- **Text passage**:

The popular viewer Mosaic promises to create crippling technical limitations in the near future: for example, the fact that it must download an entire video object to the client before displaying them means that only relatively small video objects are practical. Research is needed regarding server configurations and interactions. For example, students accessing a system for a course should only need to access something from outside their local server once, thereafter accesses should be to the local server.
NSF might encourage a study of the design space for WWW viewers to clarify what tools already exist but are not being exploited. Hyper-G incorporates a general serve retrieval tool, Mosaic and Cello do not. Hyper-G, Cello, and Netscape allow video objects to be displayed as they are being downloaded to the client; Mosaic does not.
+ WYSIWYG authoring tools (some coming from private sector)
- Note that authoring includes understanding the link network
- Graphical views for understanding and creating/modifying links
> for instance, grab a link in a node and link view, connect it to a new node to change the destination target of the link
- Support for graphical navigational metaphors
- Import from more of the common word processors, including Mac and PC systems
- Include support for forms and adaptive forms (Ref Pitkow/Recker GVU) Survey of WWW Users)
- All data types can be embedded in main page
- Support mutual exclusion, in case of simultaneous editing attempts
+ Additional asynchronous collaboration support.
- Borrow the best features of Lotus Notes
- Dynamic updates, so two collaborators can talk on phone and do updates which are seen at once - cache write-through - and integrate with authoring tools so all changes can be immediate
+ Use as the base for a GLOBAL DESKTOP uniting group of researchers.
- Make WWW be THE new desk top metaphor - but a shared metaphor
> Think of it as a replacement for the Macintosh desktop
- Integrate some or all of local file systems into WWW
> Code and data files for the project
- Integrate email and phone messages and faxes and newsgroups and... into WWW
- Provide modularly-oriented cross-platform integration and unification in ways that UNIX and Mac and Windows have not
+ Use as a browsable program repository - not just for text documents, for programs as well
- Single click down-load and/or execution
> Right, there are security problems - but not unique to WWW
- "Test-drive" of program modules via automatically-generated user interface
- Reference ARPA Image Understanding Program's code sharing tools
+ Synchronous WYSIWIS collaboration support
- All the standard things - video and audio connections, collaboration-aware viewers and editors, multi-way conferences, join and leave conference, etc.

- **Exercise description**:
Duplicate the section of the passage on Web tools that begins with the words "The popular viewer" and ends with "Mosaic does not.". Work only from the passage on Web tools, not from the listing.

(Collected data)

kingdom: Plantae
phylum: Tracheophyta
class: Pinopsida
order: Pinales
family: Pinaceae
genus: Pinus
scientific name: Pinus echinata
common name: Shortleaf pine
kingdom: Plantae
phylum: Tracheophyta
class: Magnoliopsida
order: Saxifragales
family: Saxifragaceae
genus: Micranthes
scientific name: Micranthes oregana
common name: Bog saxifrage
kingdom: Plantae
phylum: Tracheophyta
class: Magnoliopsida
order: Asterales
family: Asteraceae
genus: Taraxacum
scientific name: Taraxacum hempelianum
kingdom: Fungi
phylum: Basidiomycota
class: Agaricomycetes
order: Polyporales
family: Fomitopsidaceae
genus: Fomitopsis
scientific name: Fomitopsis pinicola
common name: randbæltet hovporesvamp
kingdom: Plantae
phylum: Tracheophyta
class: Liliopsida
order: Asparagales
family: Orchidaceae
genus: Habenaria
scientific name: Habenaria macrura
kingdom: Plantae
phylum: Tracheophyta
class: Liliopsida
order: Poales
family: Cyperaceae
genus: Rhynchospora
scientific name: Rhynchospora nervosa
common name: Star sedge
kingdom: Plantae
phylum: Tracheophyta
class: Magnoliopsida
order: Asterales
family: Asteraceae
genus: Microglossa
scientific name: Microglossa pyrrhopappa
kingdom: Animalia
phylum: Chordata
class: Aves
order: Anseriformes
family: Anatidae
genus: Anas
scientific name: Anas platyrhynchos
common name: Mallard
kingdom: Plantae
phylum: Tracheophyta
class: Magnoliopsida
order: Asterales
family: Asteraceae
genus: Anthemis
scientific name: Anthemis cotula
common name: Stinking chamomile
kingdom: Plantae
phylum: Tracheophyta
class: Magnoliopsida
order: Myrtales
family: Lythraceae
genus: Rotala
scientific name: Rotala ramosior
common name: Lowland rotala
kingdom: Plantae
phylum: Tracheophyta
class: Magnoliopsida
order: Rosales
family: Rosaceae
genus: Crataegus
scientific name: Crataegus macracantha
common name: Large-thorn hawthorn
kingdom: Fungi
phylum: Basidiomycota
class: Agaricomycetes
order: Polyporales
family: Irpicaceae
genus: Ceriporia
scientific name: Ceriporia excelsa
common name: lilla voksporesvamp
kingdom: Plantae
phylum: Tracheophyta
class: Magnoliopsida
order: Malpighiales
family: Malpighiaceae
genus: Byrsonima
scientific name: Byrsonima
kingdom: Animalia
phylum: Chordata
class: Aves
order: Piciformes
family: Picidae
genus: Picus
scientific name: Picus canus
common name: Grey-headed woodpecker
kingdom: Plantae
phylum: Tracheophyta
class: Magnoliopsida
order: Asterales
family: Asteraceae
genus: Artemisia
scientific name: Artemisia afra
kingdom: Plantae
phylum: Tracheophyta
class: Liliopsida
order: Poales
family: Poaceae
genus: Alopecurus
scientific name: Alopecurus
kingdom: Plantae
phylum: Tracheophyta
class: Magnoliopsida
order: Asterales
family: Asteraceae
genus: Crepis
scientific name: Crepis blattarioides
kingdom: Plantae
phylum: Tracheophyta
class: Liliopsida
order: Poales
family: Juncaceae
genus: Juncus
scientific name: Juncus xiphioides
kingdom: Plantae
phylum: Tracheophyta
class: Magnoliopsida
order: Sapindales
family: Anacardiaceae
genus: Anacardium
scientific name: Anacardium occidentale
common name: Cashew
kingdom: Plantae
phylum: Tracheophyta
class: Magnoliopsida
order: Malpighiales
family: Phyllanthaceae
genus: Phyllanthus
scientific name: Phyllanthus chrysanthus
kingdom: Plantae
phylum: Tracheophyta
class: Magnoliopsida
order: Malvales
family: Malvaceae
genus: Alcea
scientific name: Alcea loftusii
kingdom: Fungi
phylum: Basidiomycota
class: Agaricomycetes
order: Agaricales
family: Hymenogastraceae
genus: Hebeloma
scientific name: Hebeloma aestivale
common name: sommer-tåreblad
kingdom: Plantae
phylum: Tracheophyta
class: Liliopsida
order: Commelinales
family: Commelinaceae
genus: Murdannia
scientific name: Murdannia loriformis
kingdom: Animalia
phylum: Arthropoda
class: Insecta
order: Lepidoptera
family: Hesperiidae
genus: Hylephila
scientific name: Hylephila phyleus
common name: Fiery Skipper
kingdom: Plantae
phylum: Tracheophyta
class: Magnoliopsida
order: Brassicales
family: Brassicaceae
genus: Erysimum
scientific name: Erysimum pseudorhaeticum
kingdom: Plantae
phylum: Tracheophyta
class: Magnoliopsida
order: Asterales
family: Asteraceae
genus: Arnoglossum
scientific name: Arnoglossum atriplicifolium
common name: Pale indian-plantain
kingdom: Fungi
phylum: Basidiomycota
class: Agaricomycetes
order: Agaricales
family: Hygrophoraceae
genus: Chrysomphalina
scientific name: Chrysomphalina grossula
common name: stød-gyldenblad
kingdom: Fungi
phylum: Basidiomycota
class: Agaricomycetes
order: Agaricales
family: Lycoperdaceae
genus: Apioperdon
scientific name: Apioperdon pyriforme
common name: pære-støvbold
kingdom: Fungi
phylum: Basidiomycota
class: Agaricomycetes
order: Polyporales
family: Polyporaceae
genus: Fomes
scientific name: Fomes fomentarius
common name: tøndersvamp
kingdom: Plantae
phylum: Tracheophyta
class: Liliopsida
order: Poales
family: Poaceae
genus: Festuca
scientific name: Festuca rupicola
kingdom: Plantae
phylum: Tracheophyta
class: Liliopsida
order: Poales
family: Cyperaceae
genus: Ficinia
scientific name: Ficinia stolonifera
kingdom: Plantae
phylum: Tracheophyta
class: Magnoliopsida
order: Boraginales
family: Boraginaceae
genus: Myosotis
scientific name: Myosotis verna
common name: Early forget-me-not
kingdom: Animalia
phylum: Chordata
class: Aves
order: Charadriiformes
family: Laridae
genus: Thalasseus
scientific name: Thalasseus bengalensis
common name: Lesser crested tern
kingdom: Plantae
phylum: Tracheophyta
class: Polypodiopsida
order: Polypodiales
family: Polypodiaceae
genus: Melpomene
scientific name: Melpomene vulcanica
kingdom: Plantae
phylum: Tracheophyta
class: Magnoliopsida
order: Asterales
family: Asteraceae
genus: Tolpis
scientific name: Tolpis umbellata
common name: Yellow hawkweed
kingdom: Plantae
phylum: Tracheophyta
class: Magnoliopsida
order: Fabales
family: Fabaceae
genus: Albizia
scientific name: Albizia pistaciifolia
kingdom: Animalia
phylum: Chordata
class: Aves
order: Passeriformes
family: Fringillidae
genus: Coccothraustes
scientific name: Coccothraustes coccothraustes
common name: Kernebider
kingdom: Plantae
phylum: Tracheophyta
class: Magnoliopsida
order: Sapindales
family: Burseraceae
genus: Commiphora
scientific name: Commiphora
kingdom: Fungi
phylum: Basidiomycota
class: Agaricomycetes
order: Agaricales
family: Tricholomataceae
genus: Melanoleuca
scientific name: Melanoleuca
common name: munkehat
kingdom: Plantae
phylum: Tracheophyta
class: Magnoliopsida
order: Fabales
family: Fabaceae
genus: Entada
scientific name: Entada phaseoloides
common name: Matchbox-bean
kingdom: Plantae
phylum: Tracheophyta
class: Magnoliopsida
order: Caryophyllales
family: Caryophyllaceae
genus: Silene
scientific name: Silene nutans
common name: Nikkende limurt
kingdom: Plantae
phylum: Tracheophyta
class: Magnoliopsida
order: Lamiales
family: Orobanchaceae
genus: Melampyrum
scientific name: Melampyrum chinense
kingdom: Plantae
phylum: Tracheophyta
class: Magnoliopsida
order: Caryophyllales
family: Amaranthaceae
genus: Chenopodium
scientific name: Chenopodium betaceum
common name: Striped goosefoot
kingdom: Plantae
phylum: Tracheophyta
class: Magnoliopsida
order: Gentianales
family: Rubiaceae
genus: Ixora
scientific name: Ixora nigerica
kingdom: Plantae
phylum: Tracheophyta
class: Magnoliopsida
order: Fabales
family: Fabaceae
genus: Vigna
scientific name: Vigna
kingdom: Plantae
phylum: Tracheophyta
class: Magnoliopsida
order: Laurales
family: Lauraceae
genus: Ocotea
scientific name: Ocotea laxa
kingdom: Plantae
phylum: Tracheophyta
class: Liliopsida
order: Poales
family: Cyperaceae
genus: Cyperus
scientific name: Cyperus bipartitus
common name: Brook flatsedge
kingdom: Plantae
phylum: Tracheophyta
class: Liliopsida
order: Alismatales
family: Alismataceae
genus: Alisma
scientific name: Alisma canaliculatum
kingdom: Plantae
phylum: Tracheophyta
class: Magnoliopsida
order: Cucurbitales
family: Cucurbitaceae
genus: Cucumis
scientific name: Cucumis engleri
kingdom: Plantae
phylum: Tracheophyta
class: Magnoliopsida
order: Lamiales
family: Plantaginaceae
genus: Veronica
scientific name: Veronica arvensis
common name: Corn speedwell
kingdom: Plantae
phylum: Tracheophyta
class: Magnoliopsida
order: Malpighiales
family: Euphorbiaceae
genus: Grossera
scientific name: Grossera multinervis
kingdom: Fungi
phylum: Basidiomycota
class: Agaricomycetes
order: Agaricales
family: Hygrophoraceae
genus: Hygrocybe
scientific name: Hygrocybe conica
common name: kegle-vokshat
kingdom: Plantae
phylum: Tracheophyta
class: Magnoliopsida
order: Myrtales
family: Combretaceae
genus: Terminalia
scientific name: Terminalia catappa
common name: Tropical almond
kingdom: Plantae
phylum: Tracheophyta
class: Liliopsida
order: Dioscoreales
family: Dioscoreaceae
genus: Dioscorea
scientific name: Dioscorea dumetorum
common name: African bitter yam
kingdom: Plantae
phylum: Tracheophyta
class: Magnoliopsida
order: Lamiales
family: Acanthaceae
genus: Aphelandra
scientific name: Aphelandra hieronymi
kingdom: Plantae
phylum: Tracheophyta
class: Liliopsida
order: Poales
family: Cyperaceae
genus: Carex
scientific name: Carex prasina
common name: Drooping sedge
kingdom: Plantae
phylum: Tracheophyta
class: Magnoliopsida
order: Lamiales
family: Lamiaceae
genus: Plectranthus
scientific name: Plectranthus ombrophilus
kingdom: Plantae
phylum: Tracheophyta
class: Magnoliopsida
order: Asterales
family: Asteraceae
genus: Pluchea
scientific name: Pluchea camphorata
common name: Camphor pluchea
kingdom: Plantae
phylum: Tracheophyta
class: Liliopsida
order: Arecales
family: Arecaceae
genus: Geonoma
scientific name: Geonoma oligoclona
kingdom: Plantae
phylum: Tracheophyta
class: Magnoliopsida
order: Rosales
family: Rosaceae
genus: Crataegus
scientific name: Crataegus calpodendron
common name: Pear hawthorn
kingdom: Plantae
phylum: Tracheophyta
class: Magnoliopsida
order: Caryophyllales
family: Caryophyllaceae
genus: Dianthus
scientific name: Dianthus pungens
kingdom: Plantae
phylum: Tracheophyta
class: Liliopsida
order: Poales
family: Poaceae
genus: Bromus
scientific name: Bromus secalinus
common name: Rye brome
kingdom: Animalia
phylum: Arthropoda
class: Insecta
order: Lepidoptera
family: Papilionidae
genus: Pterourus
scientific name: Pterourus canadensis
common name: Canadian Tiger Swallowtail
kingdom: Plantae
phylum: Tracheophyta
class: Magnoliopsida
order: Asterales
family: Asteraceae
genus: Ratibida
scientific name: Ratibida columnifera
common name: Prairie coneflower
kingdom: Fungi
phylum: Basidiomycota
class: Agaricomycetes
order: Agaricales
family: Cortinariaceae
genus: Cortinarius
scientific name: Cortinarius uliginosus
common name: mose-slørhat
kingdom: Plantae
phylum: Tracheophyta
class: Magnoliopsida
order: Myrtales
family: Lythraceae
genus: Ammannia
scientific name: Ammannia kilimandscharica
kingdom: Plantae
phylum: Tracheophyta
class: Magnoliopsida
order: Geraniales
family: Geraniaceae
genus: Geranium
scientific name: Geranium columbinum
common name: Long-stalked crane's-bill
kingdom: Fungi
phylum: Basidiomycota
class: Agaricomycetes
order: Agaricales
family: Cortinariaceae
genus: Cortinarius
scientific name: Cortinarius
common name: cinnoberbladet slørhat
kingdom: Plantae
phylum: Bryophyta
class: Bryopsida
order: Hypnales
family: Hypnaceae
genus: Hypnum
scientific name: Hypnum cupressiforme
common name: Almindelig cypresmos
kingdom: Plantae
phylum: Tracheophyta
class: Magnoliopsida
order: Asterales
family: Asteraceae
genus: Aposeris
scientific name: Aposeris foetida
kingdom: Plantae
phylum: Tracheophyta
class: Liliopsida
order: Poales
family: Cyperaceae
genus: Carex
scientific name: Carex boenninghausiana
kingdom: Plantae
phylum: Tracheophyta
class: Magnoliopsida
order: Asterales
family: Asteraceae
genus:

- **Expected answer**:
The popular viewer Mosaic promises to create crippling technical limitations in the near future: for example, the fact that it must download an entire video object to the client before displaying them means that only relatively small video objects are practical. Research is needed regarding server configurations and interactions. For example, students accessing a system for a course should only need to access something from outside their local server once, thereafter accesses should be to the local server.
NSF might encourage a study of the design space for WWW viewers to clarify what tools already exist but are not being exploited. Hyper-G incorporates a general serve retrieval tool, Mosaic and Cello do not. Hyper-G, Cello, and Netscape allow video objects to be displayed as they are being downloaded to the client; Mosaic does not.